Les nids-de-poule ont fini par avoir raison de la patience des automobilistes. Devant l’hémicycle, Célestine Ketcha Courtès, ministre de l’Habitat et du Développement urbain, a lâché un chiffre qui résume l’ampleur du défi : 130 milliards de FCFA. C’est le montant minimal nécessaire pour réhabiliter les voiries urbaines camerounaises, selon ses déclarations il y a quelques jours devant les députés. Un aveu d’urgence, dans un pays où les routes se fissurent au rythme des frustrations citoyennes.
La scène avait des airs de déjà-vu. Comme en 2022, lorsque le ministère réclamait 13 milliards pour les villes et n’en obtenait que 2, l’État semble pris en étau entre les besoins criants et l’austérité budgétaire. « Avec les 6,7 milliards de 2024, nous avons tenu un pari impossible : refaire 10 km de voies à Yaoundé », a reconnu la ministre, sous les interpellations d’élus exaspérés.
Mais derrière ces chiffres en trompe-l’œil se cache un serpent de mer administratif. Le fameux « blocage » évoqué par Ketcha Courtès renvoie à une circulaire gouvernementale sur les cautionnements, gelant depuis 2023 les appels d’offres avec la Caisse des dépôts. « Sans ces lourdeurs, Yaoundé serait déjà un chantier géant », a-t-elle insisté, promettant un déblocage « prioritaire » sous l’impulsion présidentielle.
Dans les quartiers populaires de Douala, la réalité mord le bitume. « Ici, on répare les trous avec des sacs de sable et des prières », ironise Didier, chauffeur de taxi-moto à Bonabéri. Son constat rejoint celui des experts : seulement 12 % des routes urbaines sont considérées en bon état, selon un rapport interne du MINHDU.
Pourtant, des solutions existent. Le Projet de développement de villes inclusives et résilientes (PDVIR), financé à hauteur de 200 milliards FCFA par la Banque mondiale et l’UE, pourrait être une bouée. Mais sur le terrain, les engins se font rares. « Les fonds sont là, mais les procédures tuent l’urgence », tempête un cadre de la coopération européenne sous couvert d’anonymat.

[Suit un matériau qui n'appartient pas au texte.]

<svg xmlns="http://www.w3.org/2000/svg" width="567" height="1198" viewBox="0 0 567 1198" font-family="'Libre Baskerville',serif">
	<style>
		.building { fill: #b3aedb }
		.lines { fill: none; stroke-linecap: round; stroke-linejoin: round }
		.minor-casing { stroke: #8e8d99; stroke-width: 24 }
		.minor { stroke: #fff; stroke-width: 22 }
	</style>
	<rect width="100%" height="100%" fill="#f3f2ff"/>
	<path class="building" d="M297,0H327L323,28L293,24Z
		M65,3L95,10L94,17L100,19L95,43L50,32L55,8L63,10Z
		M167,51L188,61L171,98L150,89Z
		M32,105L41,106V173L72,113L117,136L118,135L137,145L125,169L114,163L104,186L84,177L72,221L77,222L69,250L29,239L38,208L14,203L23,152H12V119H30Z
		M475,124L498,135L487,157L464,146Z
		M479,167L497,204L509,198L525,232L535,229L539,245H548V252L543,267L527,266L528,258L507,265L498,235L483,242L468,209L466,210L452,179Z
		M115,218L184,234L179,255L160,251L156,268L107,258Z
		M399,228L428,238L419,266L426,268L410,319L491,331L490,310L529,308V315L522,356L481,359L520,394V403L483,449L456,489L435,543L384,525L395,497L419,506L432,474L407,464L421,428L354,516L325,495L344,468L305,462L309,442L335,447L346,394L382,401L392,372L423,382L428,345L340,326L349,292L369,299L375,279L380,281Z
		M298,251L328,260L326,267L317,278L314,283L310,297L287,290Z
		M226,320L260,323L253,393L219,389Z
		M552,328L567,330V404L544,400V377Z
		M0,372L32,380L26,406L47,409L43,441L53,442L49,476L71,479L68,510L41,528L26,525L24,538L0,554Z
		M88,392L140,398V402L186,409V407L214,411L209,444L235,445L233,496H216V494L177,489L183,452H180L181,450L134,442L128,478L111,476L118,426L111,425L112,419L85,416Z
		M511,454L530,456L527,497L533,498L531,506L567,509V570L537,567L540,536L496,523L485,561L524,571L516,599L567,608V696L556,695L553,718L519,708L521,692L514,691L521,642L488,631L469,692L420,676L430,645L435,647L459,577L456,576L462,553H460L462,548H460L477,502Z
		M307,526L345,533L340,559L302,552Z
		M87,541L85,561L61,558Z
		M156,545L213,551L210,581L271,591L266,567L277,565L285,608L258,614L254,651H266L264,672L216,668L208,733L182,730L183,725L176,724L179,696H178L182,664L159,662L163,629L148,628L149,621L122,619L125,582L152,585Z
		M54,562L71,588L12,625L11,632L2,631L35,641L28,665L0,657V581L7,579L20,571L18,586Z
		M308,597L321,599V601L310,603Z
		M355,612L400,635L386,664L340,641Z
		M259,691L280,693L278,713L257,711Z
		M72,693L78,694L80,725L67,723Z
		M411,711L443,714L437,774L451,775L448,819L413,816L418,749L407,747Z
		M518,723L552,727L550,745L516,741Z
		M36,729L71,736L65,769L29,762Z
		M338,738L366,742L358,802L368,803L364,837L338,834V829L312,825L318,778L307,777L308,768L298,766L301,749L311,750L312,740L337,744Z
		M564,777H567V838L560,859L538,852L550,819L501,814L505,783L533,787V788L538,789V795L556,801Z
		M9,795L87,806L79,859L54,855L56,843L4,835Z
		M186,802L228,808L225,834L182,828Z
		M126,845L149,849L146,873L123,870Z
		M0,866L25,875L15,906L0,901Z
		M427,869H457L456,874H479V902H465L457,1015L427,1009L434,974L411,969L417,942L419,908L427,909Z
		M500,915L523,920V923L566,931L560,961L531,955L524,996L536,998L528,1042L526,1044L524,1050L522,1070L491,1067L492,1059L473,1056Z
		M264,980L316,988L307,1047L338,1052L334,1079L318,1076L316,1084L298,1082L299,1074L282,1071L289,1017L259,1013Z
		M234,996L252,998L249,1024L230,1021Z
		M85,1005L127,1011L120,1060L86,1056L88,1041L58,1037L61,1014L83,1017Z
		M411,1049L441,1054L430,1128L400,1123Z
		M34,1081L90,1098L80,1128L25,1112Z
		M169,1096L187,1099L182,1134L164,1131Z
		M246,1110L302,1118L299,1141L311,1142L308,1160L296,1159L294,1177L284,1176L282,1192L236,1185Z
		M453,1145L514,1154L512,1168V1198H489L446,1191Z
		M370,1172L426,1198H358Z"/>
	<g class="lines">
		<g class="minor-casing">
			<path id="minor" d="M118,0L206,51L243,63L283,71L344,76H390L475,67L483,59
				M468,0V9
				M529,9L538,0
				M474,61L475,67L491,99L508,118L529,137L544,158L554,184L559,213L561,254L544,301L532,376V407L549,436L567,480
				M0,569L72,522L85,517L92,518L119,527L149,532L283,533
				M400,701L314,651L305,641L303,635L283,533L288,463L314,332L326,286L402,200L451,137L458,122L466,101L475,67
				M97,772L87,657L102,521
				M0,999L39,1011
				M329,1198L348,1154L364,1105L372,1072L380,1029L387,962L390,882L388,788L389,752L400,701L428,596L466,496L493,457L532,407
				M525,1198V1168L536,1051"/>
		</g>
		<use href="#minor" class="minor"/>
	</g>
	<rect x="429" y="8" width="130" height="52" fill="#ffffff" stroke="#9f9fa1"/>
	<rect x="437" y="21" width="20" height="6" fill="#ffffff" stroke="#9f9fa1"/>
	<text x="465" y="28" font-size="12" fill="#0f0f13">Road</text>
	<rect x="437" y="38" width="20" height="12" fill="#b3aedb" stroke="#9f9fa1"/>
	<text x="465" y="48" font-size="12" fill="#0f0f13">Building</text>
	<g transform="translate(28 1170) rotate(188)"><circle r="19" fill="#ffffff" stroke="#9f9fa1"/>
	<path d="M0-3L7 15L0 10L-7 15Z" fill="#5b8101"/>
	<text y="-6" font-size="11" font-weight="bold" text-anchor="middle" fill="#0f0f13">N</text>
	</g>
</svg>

L’autre angle mort du dossier ? La crise des déchets, qui accélère la dégradation des chaussées. À Yaoundé, les caniveaux obstrués transforment chaque saison des pluies en cauchemar d’érosion. « On nous demande de magie avec des budgets de misère », peste un maire d’arrondissement, montrant des photos de rues transformées en ravines.
Le ministère mise sur un effet domino : débloquer les 130 milliards permettrait de relancer l’emploi local (30 000 postes directs selon ses estimations) tout en désengorgeant les villes. Un scénario idéal… mais encore faut-il convaincre les partenaires. « Le chef de l’État négocie en personne des prêts concessionnels », assure une source à la présidence.
En attendant les pelleteuses sur les voiries urbaines, les Camerounais tricotent des solutions. Comme à Bafoussam, où des riverains ont créé une « tontine routière » pour colmater les brèches. Preuve que face à l’État en panne de bitume, la société civile redessine elle-même les routes… de la résilience.